The problem is, where do older people in need of long term mental health care go now? Where does anyone in need of long term mental health care go now?
However hard we try it isn't always possible for people to stay at home, especially if they are on their own. Even if there is someone at home with them it may not be possible for them to cope. 
A close friend of the Senior Cat was diagnosed with Alzheimer's about eighteen months ago. I suspected it some considerable time before that and his daughter did too. The diagnosis came as no surprise to us but it shocked his wife. She thought he was "just forgetting things" occasionally. He has deteriorated since then. At present his wife is coping with him at home - coping but not really managing the situation.  He isn't at the point where he is considered to need "care" but that doesn't need the family doesn't need care. They do.
I have seen all this before. I have seen it with several older people in the district. They have families who should be looking out for them but their families live in other places and, more often than not, they don't want to know. They leave it up to the neighbours or the authorities have to step in.
One son, who hadn't spoken to his mother in over a decade, simply said, "It's not my responsibility."  He passed her care over to the Public Trustee. They sent in a local charity to clear the house and put the old woman into a care facility far away. I saw a death notice for her a few months later.
Recently someone contacted me. She is a friend of a friend. She lives in Canberra. Her mother had died a short time earlier and the house had been shut up. She was now going through it. There were knitting things there and our mutual friend had given her my name. Could I use it? She would like to give it to me personally as our mutual friend thought I might actually use it.
Neither of them have any idea how long it takes to knit something but I accepted. I knew I could always pass it on. I thought there wouldn't be much there.
It arrived. Bags of it - and it wasn't the usual mess of cheap acrylic. Some of it was really lovely. 
     "I don't know what Mum was thinking of. She just kept buying all this. Oh, there's some fabric too. Can you use it?"
I don't sew. I left it for someone who does sew and told her to take what she could use and pass the rest on. 

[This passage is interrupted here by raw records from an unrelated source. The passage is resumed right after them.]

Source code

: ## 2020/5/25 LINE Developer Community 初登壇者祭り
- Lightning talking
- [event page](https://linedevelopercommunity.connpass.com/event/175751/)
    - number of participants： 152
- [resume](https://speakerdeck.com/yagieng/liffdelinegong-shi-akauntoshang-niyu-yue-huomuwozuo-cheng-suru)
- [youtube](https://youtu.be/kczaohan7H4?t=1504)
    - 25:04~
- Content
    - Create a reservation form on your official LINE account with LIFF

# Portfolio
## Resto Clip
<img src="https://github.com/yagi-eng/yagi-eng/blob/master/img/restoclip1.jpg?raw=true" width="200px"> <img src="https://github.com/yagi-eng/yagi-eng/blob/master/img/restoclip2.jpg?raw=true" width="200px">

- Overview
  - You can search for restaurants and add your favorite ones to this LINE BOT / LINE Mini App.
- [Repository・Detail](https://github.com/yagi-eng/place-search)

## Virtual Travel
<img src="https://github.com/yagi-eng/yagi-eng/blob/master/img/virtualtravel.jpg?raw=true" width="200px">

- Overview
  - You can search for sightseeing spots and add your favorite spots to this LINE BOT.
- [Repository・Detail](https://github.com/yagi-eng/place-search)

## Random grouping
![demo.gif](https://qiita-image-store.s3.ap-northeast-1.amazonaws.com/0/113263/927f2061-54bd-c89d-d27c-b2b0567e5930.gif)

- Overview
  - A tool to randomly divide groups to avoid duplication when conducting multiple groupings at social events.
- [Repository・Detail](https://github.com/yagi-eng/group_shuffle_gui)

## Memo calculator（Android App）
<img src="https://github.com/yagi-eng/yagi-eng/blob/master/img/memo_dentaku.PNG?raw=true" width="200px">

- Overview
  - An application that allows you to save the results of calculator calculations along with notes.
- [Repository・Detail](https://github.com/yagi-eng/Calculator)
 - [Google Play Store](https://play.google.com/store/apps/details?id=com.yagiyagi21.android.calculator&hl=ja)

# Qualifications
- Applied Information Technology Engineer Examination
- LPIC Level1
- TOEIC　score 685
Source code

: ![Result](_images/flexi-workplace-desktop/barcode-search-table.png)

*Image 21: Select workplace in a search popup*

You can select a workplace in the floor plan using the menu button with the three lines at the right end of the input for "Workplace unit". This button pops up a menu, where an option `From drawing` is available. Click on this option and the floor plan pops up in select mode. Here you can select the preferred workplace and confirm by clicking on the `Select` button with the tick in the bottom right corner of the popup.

There were garment amounts there. Even if I had owned no yarn at all there was too much there for me. I sorted it. I arranged for someone to pick up some for a group which does charity knitting and for someone else to pick up more for the knitting guild I belong to. 
The woman who brought it all to me was almost pathetically grateful.
     "I didn't want to just dump it at the charity place. It's too good for that.  I think Mum was getting a bit odd. I don't know what I would have done...."
And that's the problem. What would she have done? She is still working. Her husband is still working. They work long hours. Even if she had taken her mother to live with them the house would have been empty all day. It would have been unfamiliar. Her friends would not have been there and, if she was "getting a bit odd" the problem would just have become worse.
I hope Middle Cat and I can go on caring for the Senior Cat for as long as he needs it. He knows this house. His (also elderly) friends live within a reasonable distance. We are fortunate that his mind is still acute - even if he does occasionally forget to do something! We have good neighbours. 
I just don't know what to do about age and "getting a bit odd". How do you help people?